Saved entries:
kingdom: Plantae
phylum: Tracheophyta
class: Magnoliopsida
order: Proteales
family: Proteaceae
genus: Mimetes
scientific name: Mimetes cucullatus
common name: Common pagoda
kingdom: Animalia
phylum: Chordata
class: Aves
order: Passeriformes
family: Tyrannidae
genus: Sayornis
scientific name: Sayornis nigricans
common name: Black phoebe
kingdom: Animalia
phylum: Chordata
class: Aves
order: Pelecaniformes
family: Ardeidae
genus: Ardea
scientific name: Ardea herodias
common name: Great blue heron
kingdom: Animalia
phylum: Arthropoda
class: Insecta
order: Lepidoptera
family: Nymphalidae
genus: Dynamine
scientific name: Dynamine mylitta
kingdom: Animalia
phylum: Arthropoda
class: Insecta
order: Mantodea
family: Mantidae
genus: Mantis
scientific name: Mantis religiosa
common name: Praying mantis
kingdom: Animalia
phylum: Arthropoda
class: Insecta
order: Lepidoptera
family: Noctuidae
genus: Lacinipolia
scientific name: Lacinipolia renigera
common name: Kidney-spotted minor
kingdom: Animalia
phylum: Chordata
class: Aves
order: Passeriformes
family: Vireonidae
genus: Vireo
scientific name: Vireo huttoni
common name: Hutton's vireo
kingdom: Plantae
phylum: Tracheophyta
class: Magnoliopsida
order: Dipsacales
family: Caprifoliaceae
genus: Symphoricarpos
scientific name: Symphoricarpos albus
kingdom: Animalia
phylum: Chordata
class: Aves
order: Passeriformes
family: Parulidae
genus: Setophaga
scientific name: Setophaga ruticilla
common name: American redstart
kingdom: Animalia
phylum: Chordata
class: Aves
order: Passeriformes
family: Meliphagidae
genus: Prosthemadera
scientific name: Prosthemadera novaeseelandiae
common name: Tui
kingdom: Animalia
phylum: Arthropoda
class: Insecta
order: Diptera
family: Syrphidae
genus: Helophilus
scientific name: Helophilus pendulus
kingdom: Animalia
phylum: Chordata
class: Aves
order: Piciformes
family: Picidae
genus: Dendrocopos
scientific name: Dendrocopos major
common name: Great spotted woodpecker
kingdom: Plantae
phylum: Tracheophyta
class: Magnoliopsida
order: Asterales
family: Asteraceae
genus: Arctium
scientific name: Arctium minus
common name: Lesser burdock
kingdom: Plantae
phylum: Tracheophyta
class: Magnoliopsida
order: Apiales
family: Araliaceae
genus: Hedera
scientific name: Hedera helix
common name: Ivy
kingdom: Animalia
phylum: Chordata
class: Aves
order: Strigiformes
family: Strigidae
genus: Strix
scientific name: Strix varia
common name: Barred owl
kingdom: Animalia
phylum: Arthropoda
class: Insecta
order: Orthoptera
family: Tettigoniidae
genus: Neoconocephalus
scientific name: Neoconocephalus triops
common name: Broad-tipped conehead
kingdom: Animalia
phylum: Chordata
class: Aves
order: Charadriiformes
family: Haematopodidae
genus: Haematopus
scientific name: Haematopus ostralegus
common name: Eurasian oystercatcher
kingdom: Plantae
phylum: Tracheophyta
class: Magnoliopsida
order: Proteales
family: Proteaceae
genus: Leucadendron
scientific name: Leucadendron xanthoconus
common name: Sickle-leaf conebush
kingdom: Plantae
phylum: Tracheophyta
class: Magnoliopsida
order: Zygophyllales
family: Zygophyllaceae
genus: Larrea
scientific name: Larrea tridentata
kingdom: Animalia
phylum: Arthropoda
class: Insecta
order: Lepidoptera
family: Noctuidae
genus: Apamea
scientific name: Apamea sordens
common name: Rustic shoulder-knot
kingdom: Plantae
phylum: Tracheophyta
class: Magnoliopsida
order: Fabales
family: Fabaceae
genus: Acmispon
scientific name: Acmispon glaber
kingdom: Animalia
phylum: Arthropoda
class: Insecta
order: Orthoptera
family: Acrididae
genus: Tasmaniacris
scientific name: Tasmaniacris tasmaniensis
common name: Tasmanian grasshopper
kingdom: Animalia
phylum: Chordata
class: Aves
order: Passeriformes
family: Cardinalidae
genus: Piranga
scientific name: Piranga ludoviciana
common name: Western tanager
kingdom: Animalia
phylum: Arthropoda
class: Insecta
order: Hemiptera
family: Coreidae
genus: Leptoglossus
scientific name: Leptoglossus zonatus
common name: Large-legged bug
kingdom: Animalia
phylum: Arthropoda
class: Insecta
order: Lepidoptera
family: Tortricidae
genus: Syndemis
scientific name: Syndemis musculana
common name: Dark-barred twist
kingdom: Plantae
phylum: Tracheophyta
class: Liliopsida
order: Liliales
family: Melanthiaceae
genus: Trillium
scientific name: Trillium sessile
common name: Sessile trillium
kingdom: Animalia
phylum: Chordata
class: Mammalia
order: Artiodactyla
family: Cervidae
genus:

▶ **REQUIRED WORK**
Please quote every line of the entries above word for word, in the same order.

▶ **ANSWER BELOW**
kingdom: Plantae
phylum: Tracheophyta
class: Magnoliopsida
order: Proteales
family: Proteaceae
genus: Mimetes
scientific name: Mimetes cucullatus
common name: Common pagoda
kingdom: Animalia
phylum: Chordata
class: Aves
order: Passeriformes
family: Tyrannidae
genus: Sayornis
scientific name: Sayornis nigricans
common name: Black phoebe
kingdom: Animalia
phylum: Chordata
class: Aves
order: Pelecaniformes
family: Ardeidae
genus: Ardea
scientific name: Ardea herodias
common name: Great blue heron
kingdom: Animalia
phylum: Arthropoda
class: Insecta
order: Lepidoptera
family: Nymphalidae
genus: Dynamine
scientific name: Dynamine mylitta
kingdom: Animalia
phylum: Arthropoda
class: Insecta
order: Mantodea
family: Mantidae
genus: Mantis
scientific name: Mantis religiosa
common name: Praying mantis
kingdom: Animalia
phylum: Arthropoda
class: Insecta
order: Lepidoptera
family: Noctuidae
genus: Lacinipolia
scientific name: Lacinipolia renigera
common name: Kidney-spotted minor
kingdom: Animalia
phylum: Chordata
class: Aves
order: Passeriformes
family: Vireonidae
genus: Vireo
scientific name: Vireo huttoni
common name: Hutton's vireo
kingdom: Plantae
phylum: Tracheophyta
class: Magnoliopsida
order: Dipsacales
family: Caprifoliaceae
genus: Symphoricarpos
scientific name: Symphoricarpos albus
kingdom: Animalia
phylum: Chordata
class: Aves
order: Passeriformes
family: Parulidae
genus: Setophaga
scientific name: Setophaga ruticilla
common name: American redstart
kingdom: Animalia
phylum: Chordata
class: Aves
order: Passeriformes
family: Meliphagidae
genus: Prosthemadera
scientific name: Prosthemadera novaeseelandiae
common name: Tui
kingdom: Animalia
phylum: Arthropoda
class: Insecta
order: Diptera
family: Syrphidae
genus: Helophilus
scientific name: Helophilus pendulus
kingdom: Animalia
phylum: Chordata
class: Aves
order: Piciformes
family: Picidae
genus: Dendrocopos
scientific name: Dendrocopos major
common name: Great spotted woodpecker
kingdom: Plantae
phylum: Tracheophyta
class: Magnoliopsida
order: Asterales
family: Asteraceae
genus: Arctium
scientific name: Arctium minus
common name: Lesser burdock
kingdom: Plantae
phylum: Tracheophyta
class: Magnoliopsida
order: Apiales
family: Araliaceae
genus: Hedera
scientific name: Hedera helix
common name: Ivy
kingdom: Animalia
phylum: Chordata
class: Aves
order: Strigiformes
family: Strigidae
genus: Strix
scientific name: Strix varia
common name: Barred owl
kingdom: Animalia
phylum: Arthropoda
class: Insecta
order: Orthoptera
family: Tettigoniidae
genus: Neoconocephalus
scientific name: Neoconocephalus triops
common name: Broad-tipped conehead
kingdom: Animalia
phylum: Chordata
class: Aves
order: Charadriiformes
family: Haematopodidae
genus: Haematopus
scientific name: Haematopus ostralegus
common name: Eurasian oystercatcher
kingdom: Plantae
phylum: Tracheophyta
class: Magnoliopsida
order: Proteales
family: Proteaceae
genus: Leucadendron
scientific name: Leucadendron xanthoconus
common name: Sickle-leaf conebush
kingdom: Plantae
phylum: Tracheophyta
class: Magnoliopsida
order: Zygophyllales
family: Zygophyllaceae
genus: Larrea
scientific name: Larrea tridentata
kingdom: Animalia
phylum: Arthropoda
class: Insecta
order: Lepidoptera
family: Noctuidae
genus: Apamea
scientific name: Apamea sordens
common name: Rustic shoulder-knot
kingdom: Plantae
phylum: Tracheophyta
class: Magnoliopsida
order: Fabales
family: Fabaceae
genus: Acmispon
scientific name: Acmispon glaber
kingdom: Animalia
phylum: Arthropoda
class: Insecta
order: Orthoptera
family: Acrididae
genus: Tasmaniacris
scientific name: Tasmaniacris tasmaniensis
common name: Tasmanian grasshopper
kingdom: Animalia
phylum: Chordata
class: Aves
order: Passeriformes
family: Cardinalidae
genus: Piranga
scientific name: Piranga ludoviciana
common name: Western tanager
kingdom: Animalia
phylum: Arthropoda
class: Insecta
order: Hemiptera
family: Coreidae
genus: Leptoglossus
scientific name: Leptoglossus zonatus
common name: Large-legged bug
kingdom: Animalia
phylum: Arthropoda
class: Insecta
order: Lepidoptera
family: Tortricidae
genus: Syndemis
scientific name: Syndemis musculana
common name: Dark-barred twist
kingdom: Plantae
phylum: Tracheophyta
class: Liliopsida
order: Liliales
family: Melanthiaceae
genus: Trillium
scientific name: Trillium sessile
common name: Sessile trillium
kingdom: Animalia
phylum: Chordata
class: Mammalia
order: Artiodactyla
family: Cervidae
genus:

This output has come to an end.